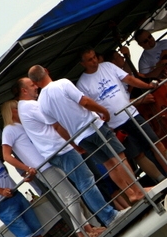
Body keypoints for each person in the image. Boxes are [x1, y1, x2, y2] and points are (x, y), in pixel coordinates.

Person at [14, 78, 125, 229]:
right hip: (61, 149)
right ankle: (109, 216)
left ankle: (106, 217)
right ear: (24, 90)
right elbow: (56, 121)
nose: (36, 87)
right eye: (32, 85)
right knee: (86, 181)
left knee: (83, 183)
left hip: (54, 151)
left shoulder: (23, 108)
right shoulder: (31, 106)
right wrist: (73, 140)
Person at [27, 65, 146, 205]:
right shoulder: (62, 83)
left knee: (109, 165)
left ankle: (130, 194)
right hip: (93, 127)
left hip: (80, 138)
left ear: (34, 82)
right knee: (119, 158)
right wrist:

========

■ Task goal: Please reproduce every record exactly, leaving the pictures out.

■ Result of this task:
Body keypoints for each person in the image. Boxes are [x1, y1, x2, y2] and points are (x, y), in pixel coordinates.

Person at [14, 78, 125, 229]:
right hip: (61, 149)
right ankle: (109, 216)
left ankle: (106, 217)
right ear: (24, 90)
right elbow: (56, 121)
nose: (36, 87)
right eye: (32, 85)
right knee: (86, 181)
left knee: (83, 183)
left hip: (54, 151)
left shoulder: (23, 108)
right shoulder: (31, 106)
right wrist: (73, 140)
Person at [27, 65, 146, 205]:
right shoulder: (62, 83)
left knee: (109, 165)
left ankle: (130, 194)
right hip: (93, 127)
left hip: (80, 138)
left ear: (34, 82)
right knee: (119, 158)
right wrist:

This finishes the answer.